MOUNT STORM, WEST VIRGINIA - AUGUST 22: Turbines from the Mount Storm Wind Farm stand in the distance behind the Dominion Mount Storm power station August 22, 2022 in Mount Storm, West Virginia. The wind farm includes 132 2-megawatt Gamesa G80 wind turbines along 12 miles of the Allegheny Front.
Turbines from the Mount Storm Wind Farm behind the Dominion Mount Storm power station in West Virginia. The power station is one of 51 projects PJM is planning to upgrade. (Chip Somodevilla/Getty Images)

Of the 51 projects advancing through PJM’s queue, 33 are oil-based generators, including upgrades to a natural gas plant in Prince George’s County and a coal power plant in West Virginia.
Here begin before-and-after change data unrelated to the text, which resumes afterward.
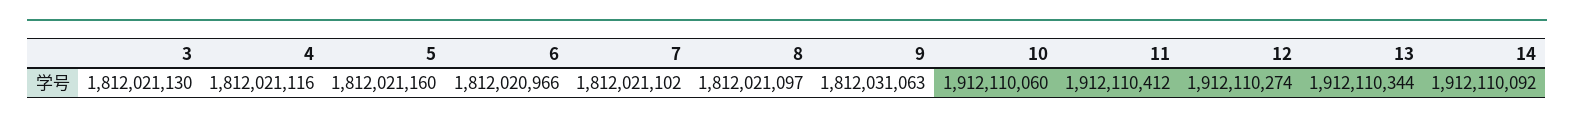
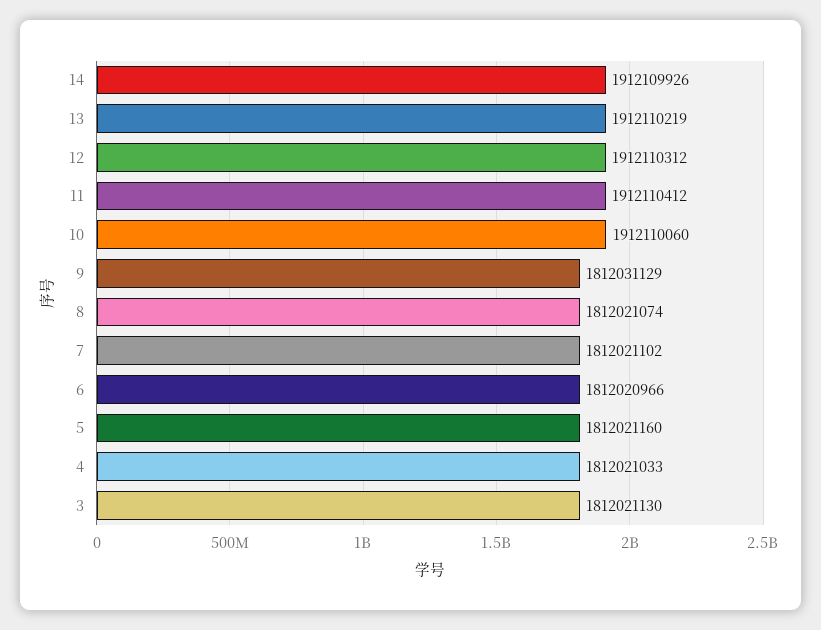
  {
    "3": 1812021130,
-   "4": 1812021116,
+   "4": 1812021033,
    "5": 1812021160,
    "6": 1812020966,
    "7": 1812021102,
-   "8": 1812021097,
+   "8": 1812021074,
-   "9": 1812031063,
+   "9": 1812031129,
    "10": 1912110060,
    "11": 1912110412,
-   "12": 1912110274,
+   "12": 1912110312,
-   "13": 1912110344,
+   "13": 1912110219,
-   "14": 1912110092
+   "14": 1912109926
  }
There’s one Maryland utility battery project: 500 megawatts in Harford County, which could power more than 200,000 homes during peak demand.

“PJM is fuel-neutral. We are concerned with reliability, regardless of technology or fuel,” said Dan Lockwood, a PJM spokesperson. “Nearly all of the projects being studied right now are renewable, so I don’t see how anyone could say we are not prioritizing them — that’s all we’re studying.”
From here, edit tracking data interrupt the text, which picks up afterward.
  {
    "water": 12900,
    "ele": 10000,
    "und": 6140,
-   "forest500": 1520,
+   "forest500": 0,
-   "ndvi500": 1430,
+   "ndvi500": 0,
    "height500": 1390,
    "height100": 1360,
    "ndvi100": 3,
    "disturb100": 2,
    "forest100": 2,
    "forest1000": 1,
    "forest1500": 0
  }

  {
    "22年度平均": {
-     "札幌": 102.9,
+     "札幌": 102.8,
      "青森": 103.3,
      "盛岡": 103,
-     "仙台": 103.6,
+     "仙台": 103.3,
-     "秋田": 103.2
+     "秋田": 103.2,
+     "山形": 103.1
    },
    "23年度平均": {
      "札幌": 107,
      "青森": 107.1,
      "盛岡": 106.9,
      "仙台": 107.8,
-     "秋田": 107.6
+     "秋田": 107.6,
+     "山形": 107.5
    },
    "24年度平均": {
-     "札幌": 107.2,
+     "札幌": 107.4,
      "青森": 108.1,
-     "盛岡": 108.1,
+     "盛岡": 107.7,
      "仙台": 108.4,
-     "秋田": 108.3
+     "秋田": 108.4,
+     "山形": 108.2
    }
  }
It’s not all on PJM, said Dennis Wamsted, an energy analyst at the Institute for Energy Economics and Financial Analysis. Speculative projects with little chance of getting built were joining the queue “just to have a spot,” he said.

“You can’t fault PJM for that, necessarily, but if things had moved quicker, [it] would have discovered the fact that some of them weren’t real, or a lot of them weren’t real, a lot sooner,” Wamsted added.
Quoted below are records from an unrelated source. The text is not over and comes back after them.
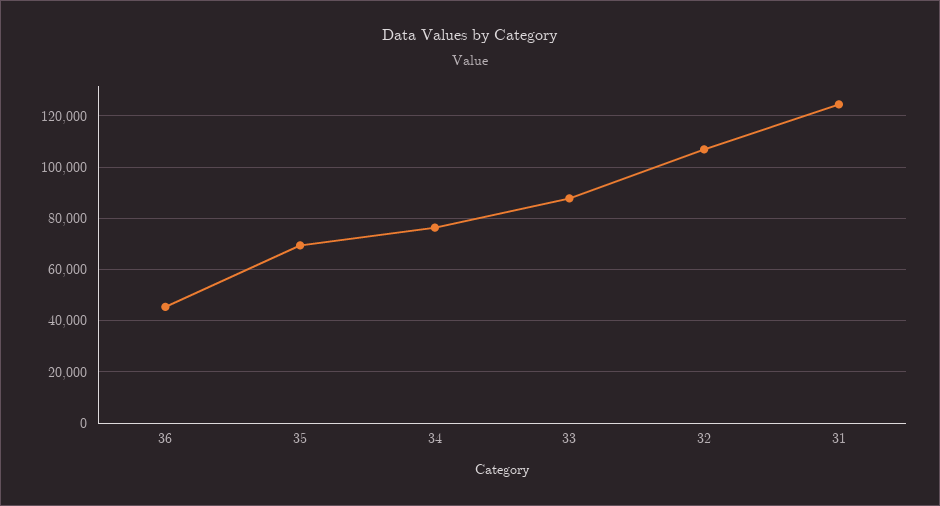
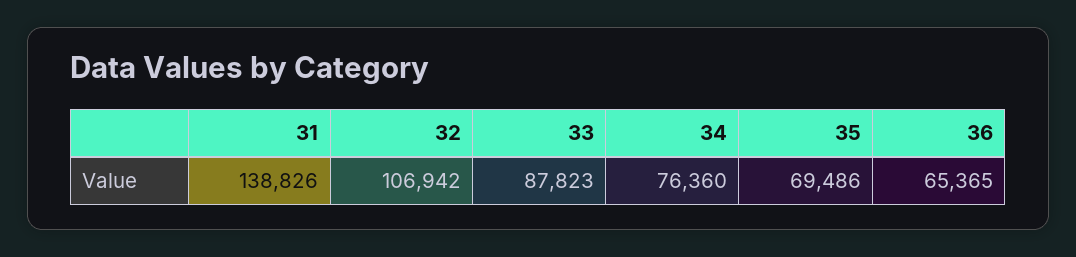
  {
-   "36": 45000,
+   "36": 65365,
    "35": 69486,
    "34": 76360,
    "33": 87823,
    "32": 106942,
-   "31": 125000
+   "31": 138826
  }

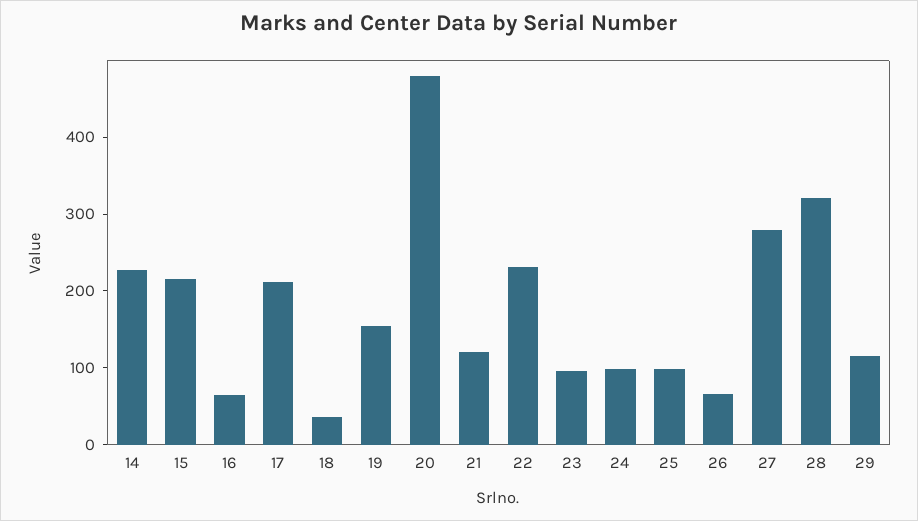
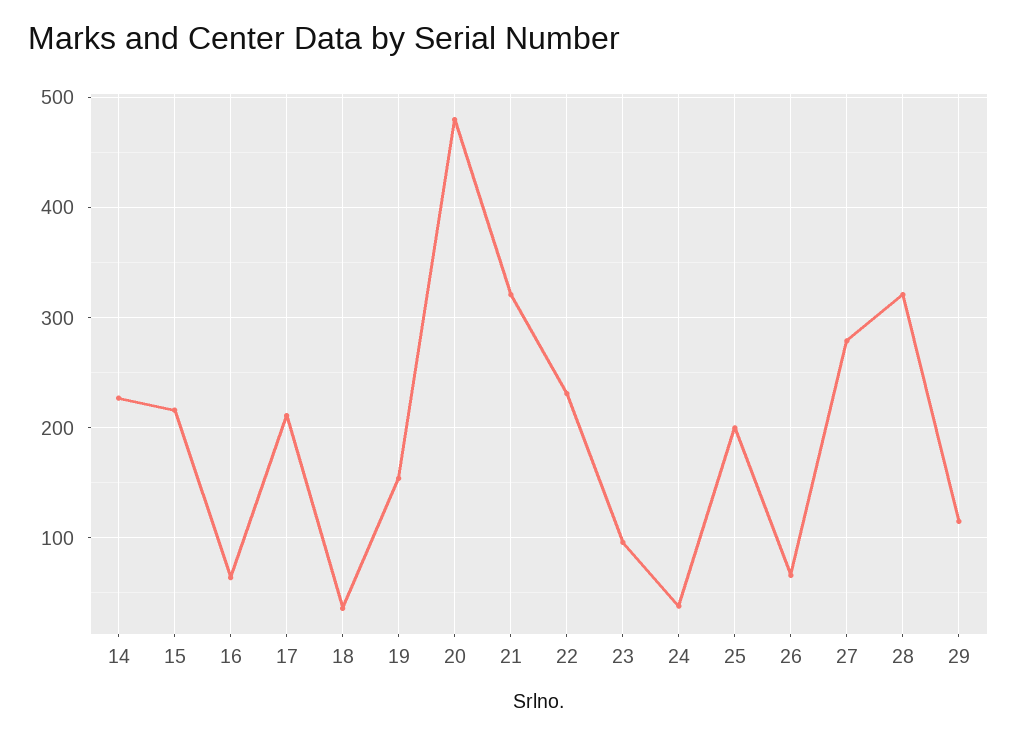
  {
    "14": 230,
    "15": 220,
    "16": 60,
    "17": 210,
    "18": 40,
    "19": 150,
    "20": 480,
-   "21": 120,
+   "21": 320,
    "22": 230,
    "23": 100,
-   "24": 100,
+   "24": 40,
-   "25": 100,
+   "25": 200,
    "26": 70,
    "27": 280,
    "28": 320,
    "29": 120
  }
It’s in Maryland utility customers’ interest for PJM to shore up its review process.

PJM said it will use artificial intelligence to streamline its planning process for new power resources, increase staffing and develop new tools, while speeding up the process for retiring power plants to be replaced by a new resource.

If those reforms are implemented, electricity bills in the grid operator’s region could decrease by 7% by 2036, Synapse’s report found. If not, ratepayers’ costs could increase “by nearly 60%.”

Charging forward

BGE opened a second location at Fairhaven battery storage facility in late 2023.
BGE opened a second location at Fairhaven battery storage facility in late 2023. (BGE)

Maryland’s first utility-size battery became operational just four years ago, accompanying a solar farm in Caroline County on the Eastern Shore. In 2023, BGE built 3 megawatts in Southern Maryland.

BGE plans to build more storage, funding about one-third of project costs with a $50 million grant from the U.S. Department of Energy awarded during the Biden-Harris administration. BGE customers would pay the rest through utility bills.

Instead of one big battery, BGE plans to deploy 11 megawatts across 22 small batteries in the Baltimore region. Open Works, Howard County and Civic Works will deploy another 3 megawatts for BGE as community-owned distributed energy resources such as smaller batteries, solar and EV charging.

That project was supposed to be finished by 2030; the Trump administration’s review of Biden grants could cause delays.

There’s also the new state requirement that BGE, Pepco, Delmarva and Potomac Edison collectively bring 150 megawatts online in the next three years. BGE is responsible for the largest share at 87 megawatts, as ordered by the Maryland Public Service Commission.

The Harford County battery is expected to be operational in 2029.